II.2.2.2.1 Origines implicites de la pensée évolutionnaire

Sans doute, il est particulièrement difficile de chercher la première mention qui est faite de la théorie évolutionnaire dans la littérature économique. Cependant, certaines inspirations biologiques (encore sans l’adjectif « évolutionnaires ») sont apparues dans l’école historique allemande d’après Hodgson (1998) ou Foster et Metcalf (2001) encore avant Darwin. Les adhérents de cette école ont essayé de comparer des attributs entre organisme biologique et organisme social. Cette école a discerné des méthodes et taxonomies qui ont rendu possible de saisir les spécificités de l’évolution historique (Hodgson, 2003b) et l’importance du changement économique (Mayhew, 1988).

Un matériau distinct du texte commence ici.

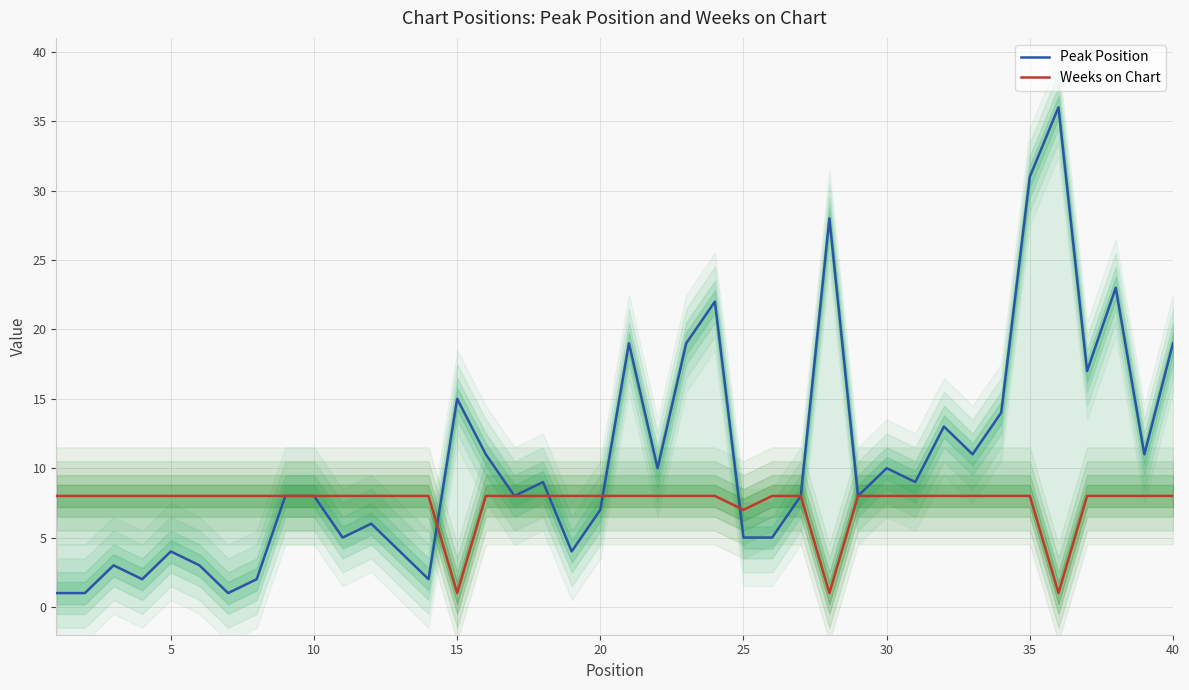

How many intersections are there between Weeks on Chart and Peak Position?

4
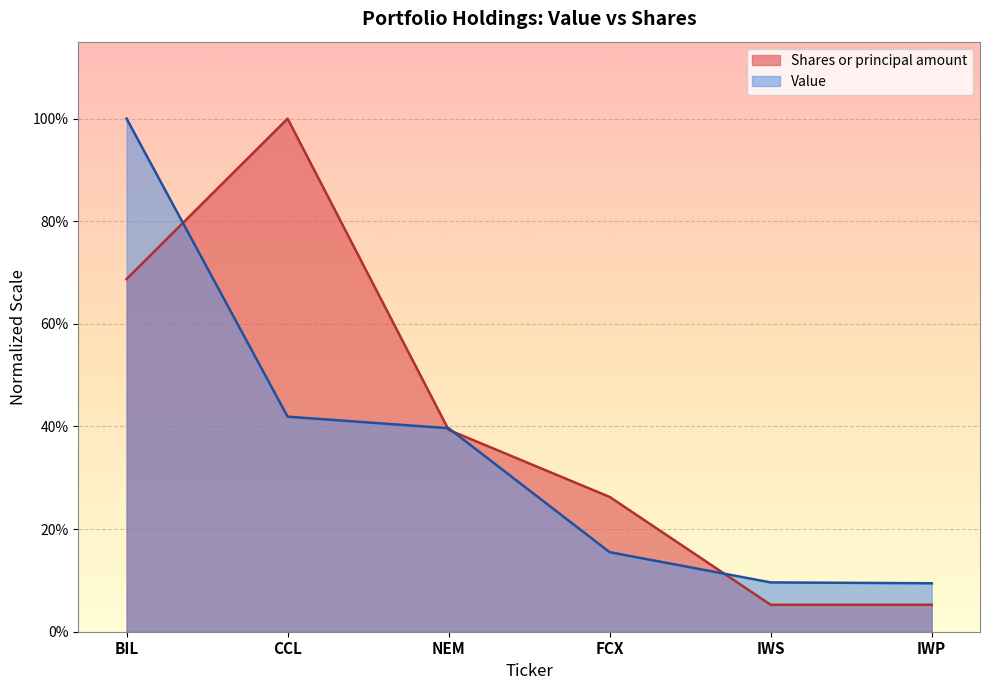

True or false: Value and Shares or principal amount cross at least once.

True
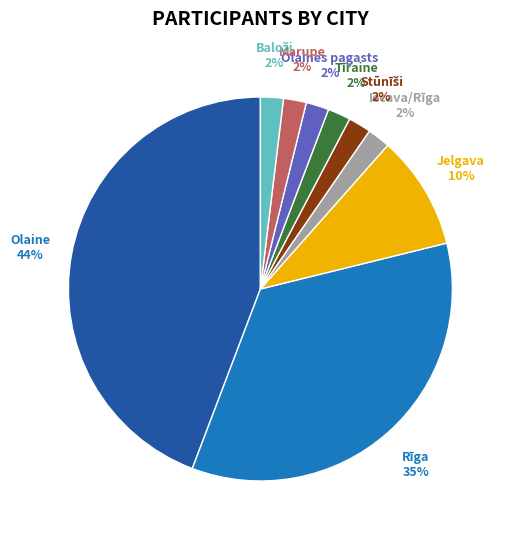

To the nearest percent, what is the average slice percentage?

11%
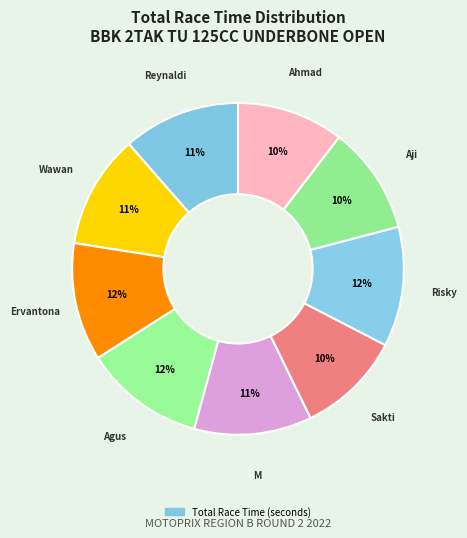

How many segments does this pie chart have?

9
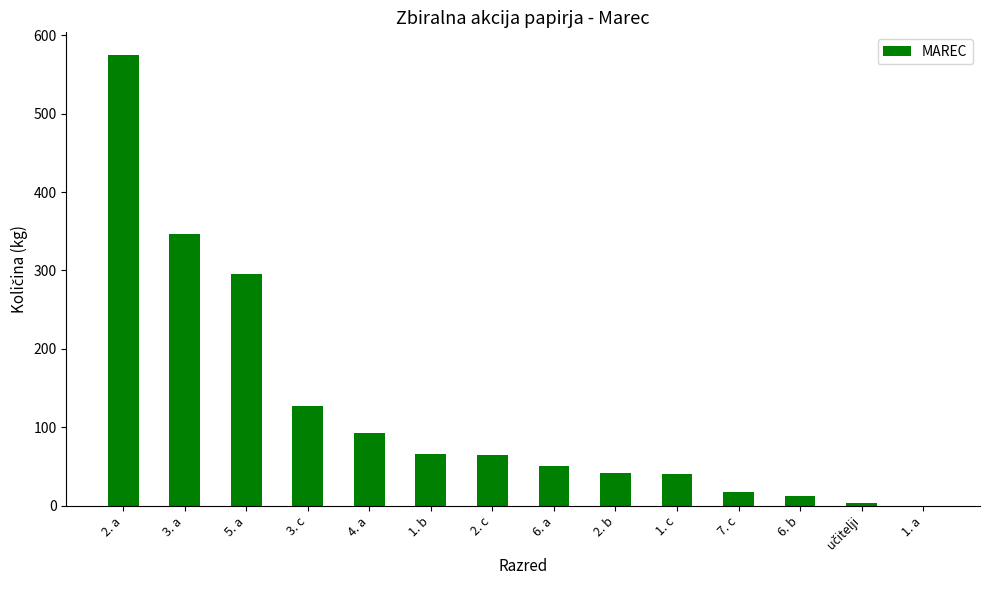

Which label corresponds to the largest value in the chart?

2. a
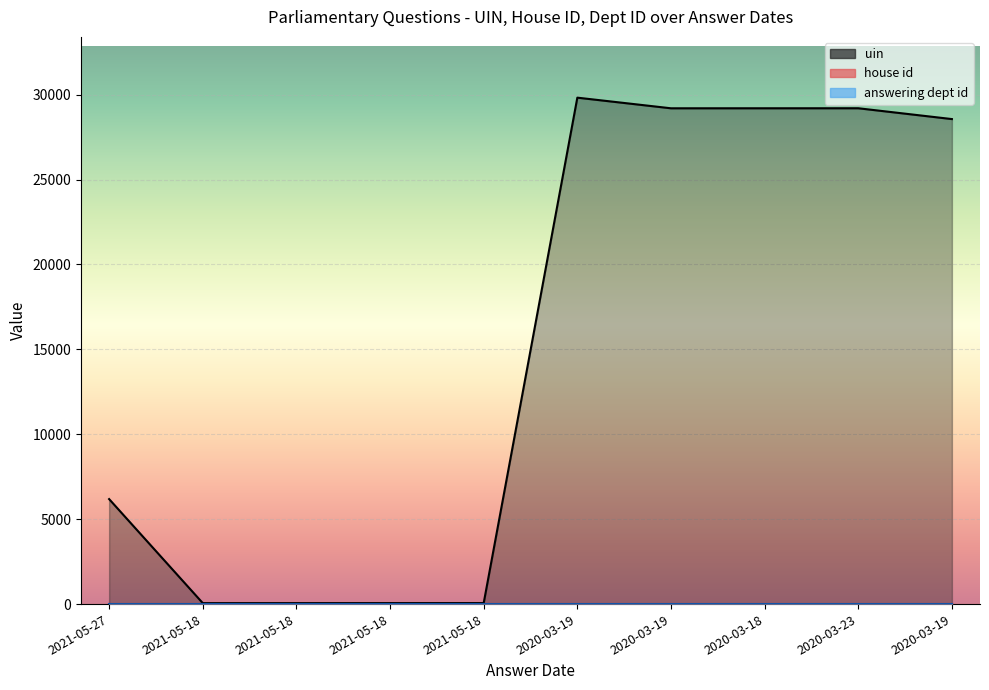

Which series has the largest total across all categories?

uin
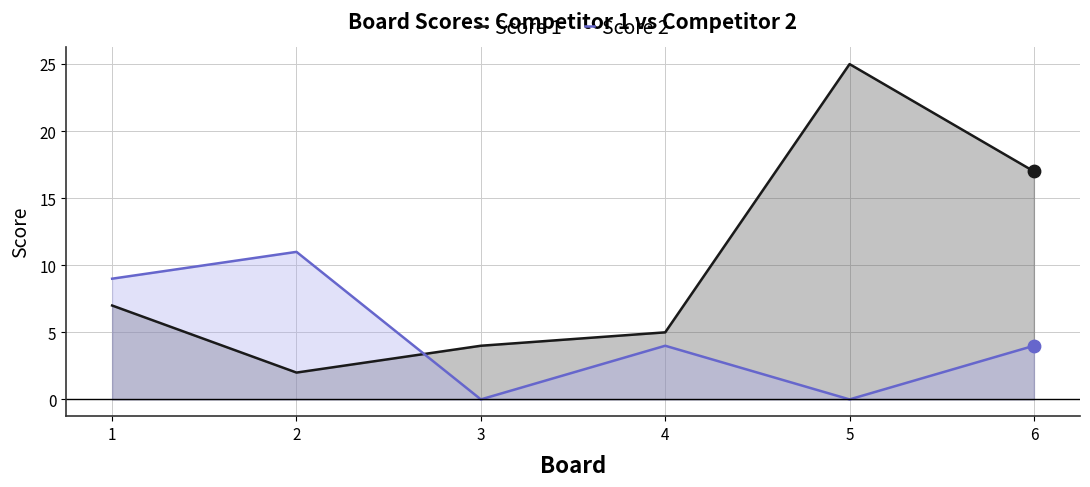

Is the value of Score 2 at 2 greater than the value of Score 1 at 4?

Yes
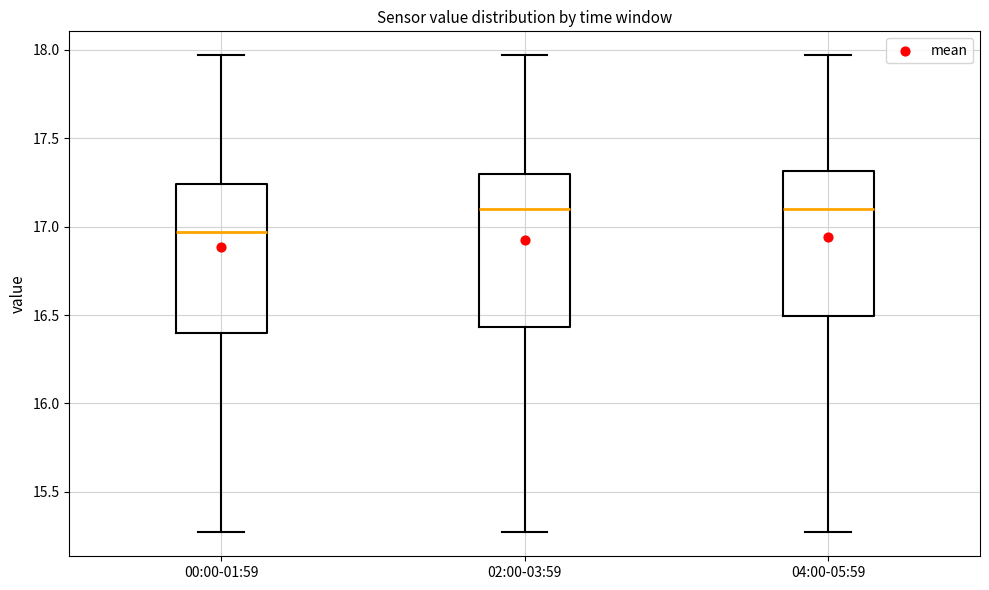

Reading left to right, transcribe this box plot: for each box, give where its median line is, the range the box spans, and where its two whiskers end, as read against the y-axis. The values are not printed on the chart, so give them approximately, as read against the axis.

00:00-01:59: median 16.95, box 16.40 to 17.25, whiskers 15.25 to 17.95
02:00-03:59: median 17.10, box 16.45 to 17.30, whiskers 15.25 to 17.95
04:00-05:59: median 17.10, box 16.50 to 17.30, whiskers 15.25 to 17.95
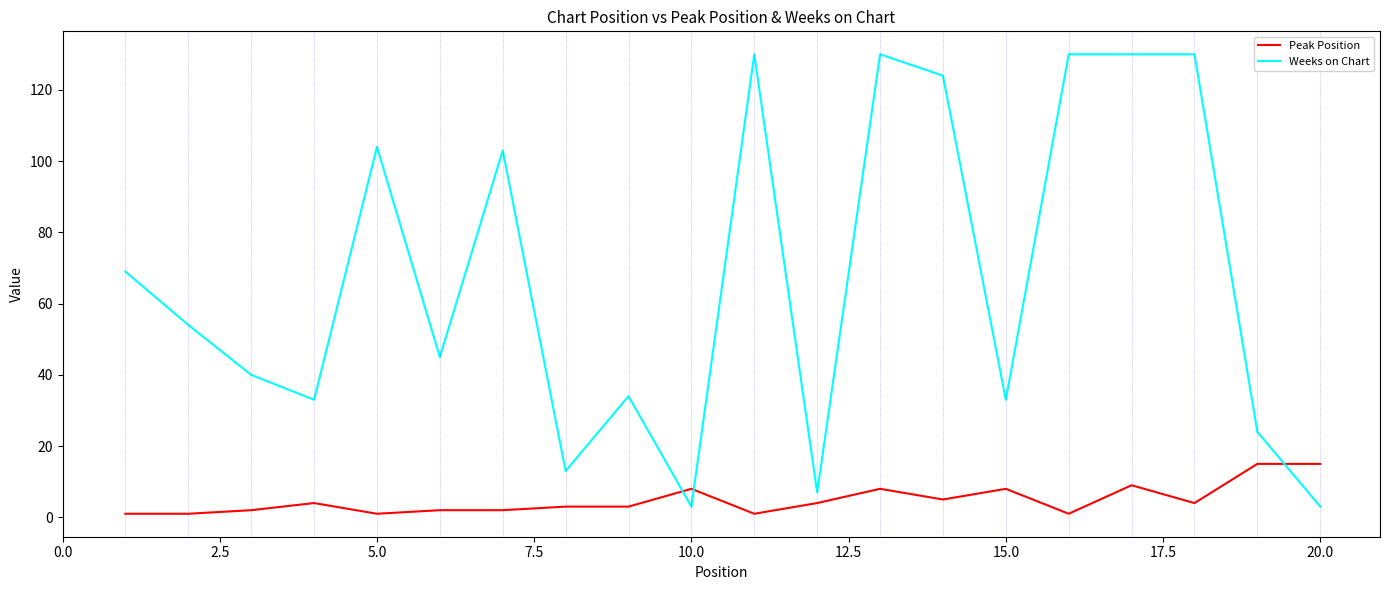

What is the maximum value shown in the chart?

130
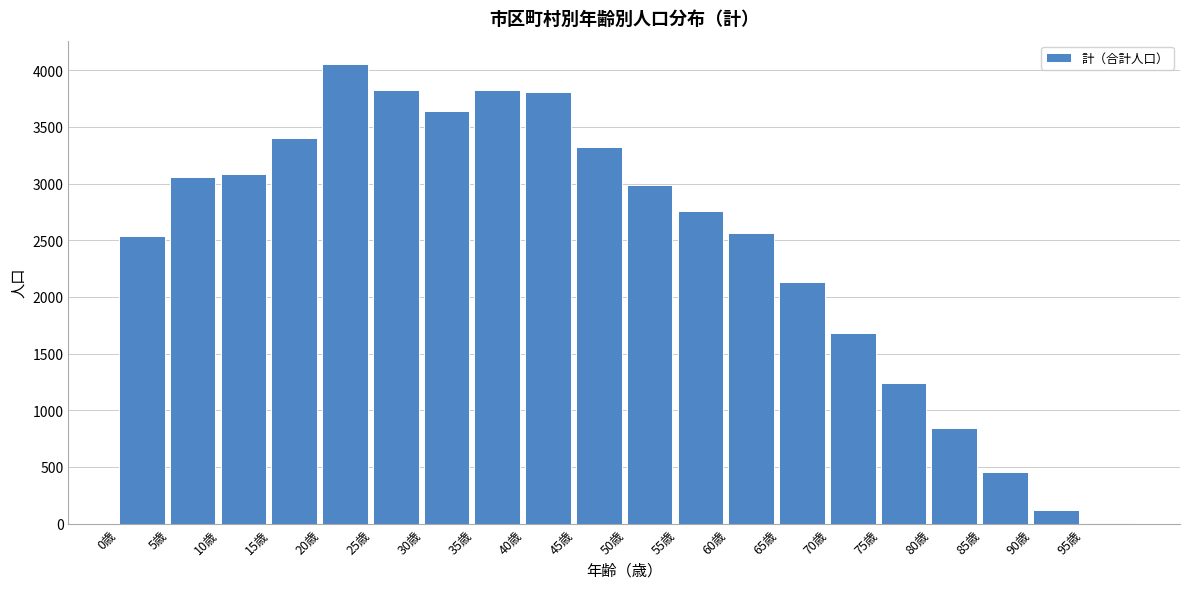

At which label is the value closest to 2033?

65歳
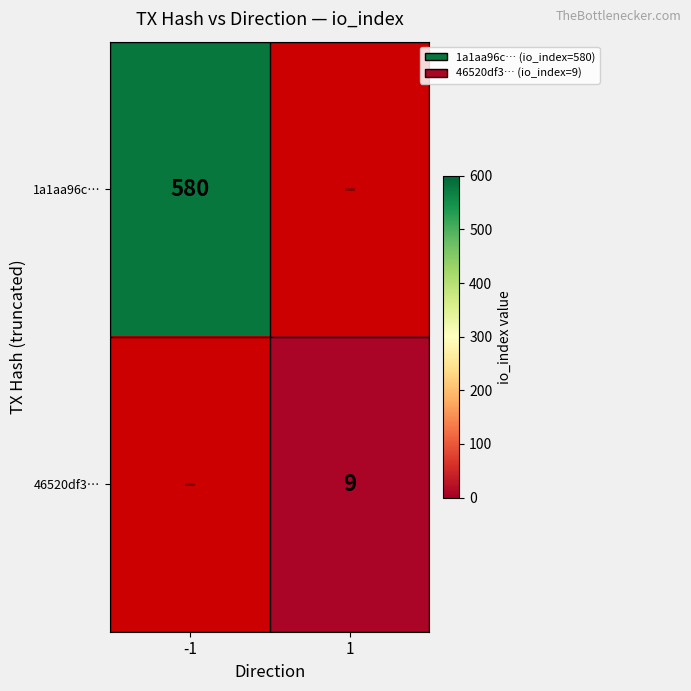

Which category has the lowest value across all series?

1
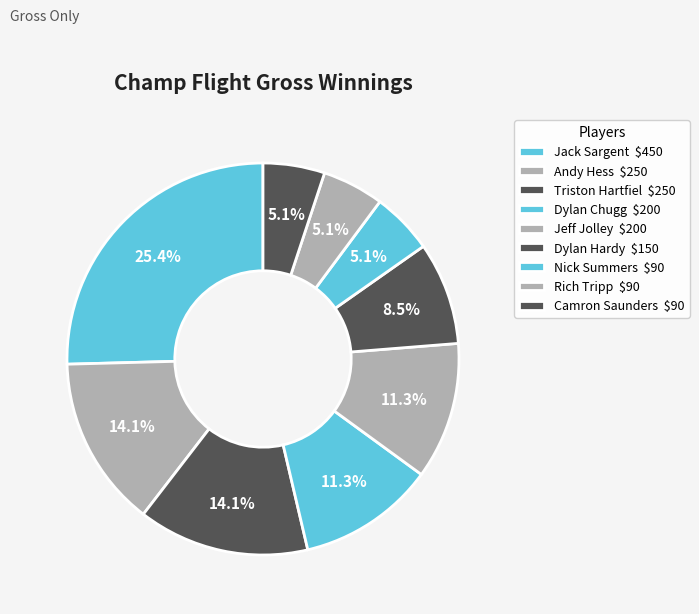

Combined, do Camron Saunders and Jeff Jolley account for over 50%?

No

Un peu plus tard, on peut identifier une autre origine implicite, dans l’école historique britannique où de nombreux auteurs se sont intéressés à l’évolution dans des travaux souvent interdisciplinaires. Leur importance est accentuée par le fait qu’ils ont aussi influencé Darwin. On peut y classer aussi Hume (1711-1776) qui s’intéressait, entre autres, à la théorie de l’évolution d’éthique, des institutions et des conventions sociales. Par ces idées il a influencé beaucoup de ses contemporains et successeurs. Smith (1723-1790) a discuté avec lui ses idées et il a apporté beaucoup de suggestions issues des sciences économiques à Darwin et à sa théorie. Ce sont surtout les lois décrivant l’accumulation de la richesse dans l’ouvrage publié en 1776 : « An Inquiry into the Nature and Causes of the Wealth of Nations », qui ont saisi Darwin (Fonseca, Ussher, 2003). Henri Milne-Edwards (1800-1885), un biologiste français, a servi d’intermédiaire dans le transfert des idées entre Smith et Darwin (Niman, 1991). Il était influencé surtout par les réflexions de Smith concernant la division du travail.

On peut constater qu’un autre économiste Thomas Malthus (1766-1834) a influencé Darwin directement. Dans son ouvrage « Essay on the Principle of Population »de 1798, Malthus a cherché les causes de la pauvreté et de la faim. Il a observé que les plantes et les animaux ont un niveau de reproduction supérieur à leur niveau de survie et que la même chose est valable pour l’homme si sa population n’est pas contrôlée (Leakey, 1989). Tandis que la population humaine croît de façon géométrique, la croissance des ressources est arithmétique. Une cause principale de cet état est d’après lui la volonté de Dieu qui ainsi protège l’homme contre la paresse, ce que s’efforce de montrer la citation suivante : « Had population and food increased in the same ratio, it is probable that man might never have emerged from the savage state. » (Malthus, 1798, p. 349, In: Young, 1969, p. 117).